We also identified a nonsynonymous variant rs114591848 in the ARHGEF40 locus on chromosome 14. This variant is a low-frequency (MAF = 1.4%) missense variant and resulted in an amino acid change (Arg1062Gln, PolyPhen prediction: possibly damaging) (Supplementary Table 3). ARHGEF40 encodes Rho guanine nucleotide exchange factor is directly responsible for the activation of Rho-family GTPase, and regulates numerous cellular responses such as proliferation, differentiation, and cytoskeletal organization [30].
Moreover, we detected nominal levels of significance with two intronic SNPs rs7671167 in the FAM13A on chromosome 4q22.1, and rs2239688 in TNXB on chromosome 6p21.3 and one exonic SNP rs2070600 in the AGER on chromosome 6p21.3. These variants were previously reported to be loci associated with lung function and pulmonary diseases [6,10,19,20]. The FAM13A isoform 1 protein has a Rho GTPase-activating protein (GAP) domain and participates in the Rho GTPase signaling pathway [31]. Also, ARGEF40 encodes the Rho guanine nucleotide exchange factor. These results suggest that the Rho GTPase signaling pathway might play a role in lung function and COPD.
By means of our exome array analysis, we have tried to identify the low-frequency and rare variants potentially associated with lung function in order to uncover the missing heritability of lung function. However, our discovery analyses did not identify many rare and low-frequency coding variants that are responsible for the lung function trait in the Korean population, probably because of our small sample size and limited statistical power. Further confirmation of these associations in a large sample is needed.
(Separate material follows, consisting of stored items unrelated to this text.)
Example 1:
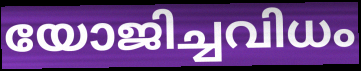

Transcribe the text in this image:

യോജിച്ചവിധം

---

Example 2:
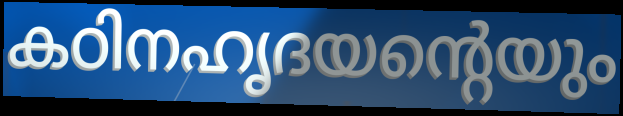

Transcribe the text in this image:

കഠിനഹൃദയന്റെയും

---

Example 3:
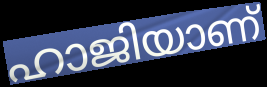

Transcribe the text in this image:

ഹാജിയാണ്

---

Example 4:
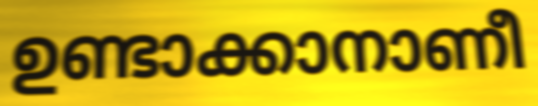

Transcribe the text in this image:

ഉണ്ടാക്കാനാണീ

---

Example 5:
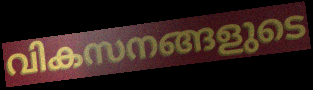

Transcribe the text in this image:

വികസനങ്ങളുടെ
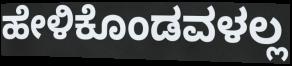
ಹೇಳಿಕೊಂಡವಳಲ್ಲ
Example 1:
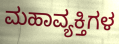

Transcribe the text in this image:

ಮಹಾವ್ಯಕ್ತಿಗಳ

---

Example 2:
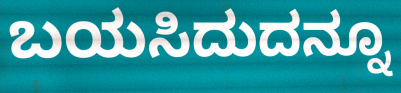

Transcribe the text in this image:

ಬಯಸಿದುದನ್ನೂ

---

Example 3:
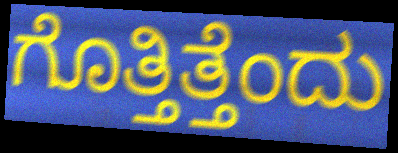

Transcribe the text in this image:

ಗೊತ್ತಿತ್ತೆಂದು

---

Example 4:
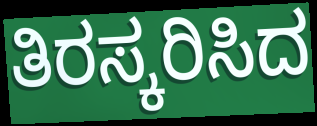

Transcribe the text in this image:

ತಿರಸ್ಕರಿಸಿದ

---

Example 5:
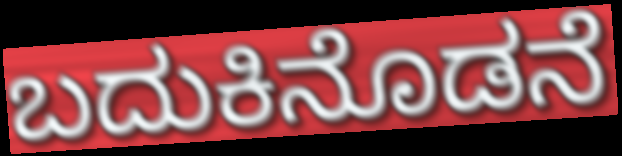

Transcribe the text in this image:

ಬದುಕಿನೊಡನೆ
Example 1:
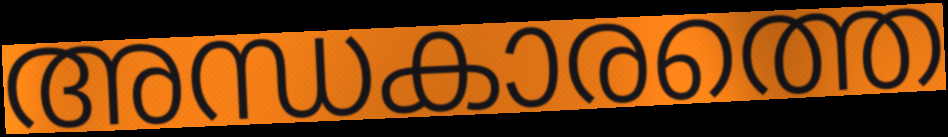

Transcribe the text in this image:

അന്ധകാരത്തെ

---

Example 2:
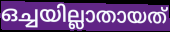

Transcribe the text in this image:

ഒച്ചയില്ലാതായത്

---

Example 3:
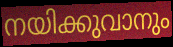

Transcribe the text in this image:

നയിക്കുവാനും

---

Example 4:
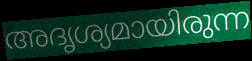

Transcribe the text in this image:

അദൃശ്യമായിരുന്ന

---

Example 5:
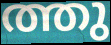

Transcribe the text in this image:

ത്തു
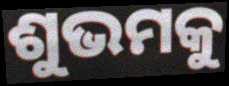
ଶୁଭମକୁ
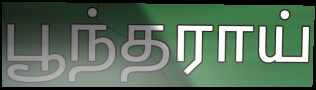
பூந்தராய்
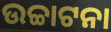
ଉଚ୍ଚାଟନା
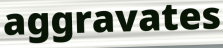
aggravates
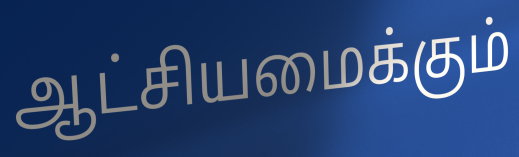
ஆட்சியமைக்கும்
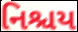
નિશ્ચય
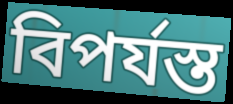
বিপৰ্যস্ত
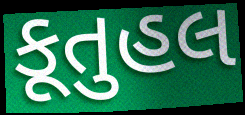
કૂતુહલ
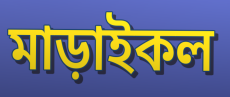
মাড়াইকল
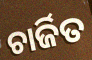
ଚାର୍ଜିତ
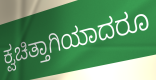
ಕ್ವಚಿತ್ತಾಗಿಯಾದರೂ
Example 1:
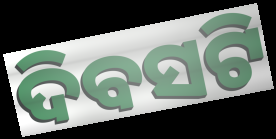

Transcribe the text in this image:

ଦିବସଟି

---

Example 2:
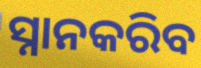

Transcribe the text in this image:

ସ୍ନାନକରିବ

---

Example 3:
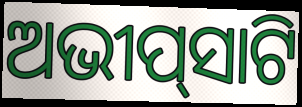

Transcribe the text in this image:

ଅଭୀପ୍‌ସାଟି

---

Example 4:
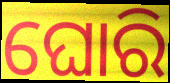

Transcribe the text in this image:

ଘୋରି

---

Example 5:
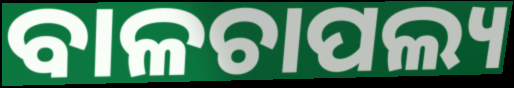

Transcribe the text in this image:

ବାଳଚାପଲ୍ୟ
We additionally investigated the joint effects of low-frequency and rare variant within genes, on lung function traits, by using the SKAT gene-based test. In these analyses, we identified an exome-wide significant signal (p = 8 × 10–8 for FEV1, p = 5.8 × 10–18 for FEV1/ FVC) in DFFA, which is also known to be an inhibitor of caspase-activated DNase. DFFA protein product is the substrate for caspase-3 and triggers DNA fragmentation during apoptosis [32]. However, this gene was not replicated in the UK Biobank data.
Our study has some potential limitations. First, the sample size is relatively small, and lack of statistical power may be a limitation. Second, we did not provide further evidence for the biological role of the SMIM29 (C6orf1), HMGA1 and ARHGEF40 in lung function. Finally, our exome array identified only coding variants, but cannot provide the roles of noncoding variants in lung function. To date, many studies and meta-analyses including SpiroMeta, CHARGE consortia, and UK Biobank studies have reported nearly 100 loci and many variants associated with lung function and COPD [11,20,33,34]. However, these studies have been exclusively carried out among populations whereas Asian ancestry populations participate with relatively smaller sample size. Therefore, there is a need to perform GWAS information from many people with Asian ancestry in order to better understand the genetic architecture of lung function.
In conclusion, we have newly identified a common coding variant in or near SMIM29 (C6orf1), HMGA1, and one missense low-frequency variant in ARHGEF40, that are associated with lung function. Although a large sample size may be required to strengthen our results, we present additional evidence to support the notion that the genetic contribution to lung function includes polygenic architecture with low-frequency and common genetic variants in the Korean population.
KEY MESSAGE
1. We identified novel single nucleotide polymorphisms associated with lung function in the Korean population. There are: Common coding variant rs1150781 in or near SMIM29 (C6orf1), HMGA1 located on 6p21 and low-frequency variant rs114591848 in ARHGEF40 locus on 14q11, which were associated with FEV1.
2. Common coding variant rs2070600 in AGER located on 6p21.3 associated with forced expiratory volume in 1 second/forced vital capacity with exome-wide significant threshold as previously reported in loci associated with lung function and chronic obstructive pulmonary disease.
Notes
No potential conflict of interest relevant to this article was reported.
Acknowledgements
This research was supported by the National Research Foundation of Korea (2017R1A2B4003790).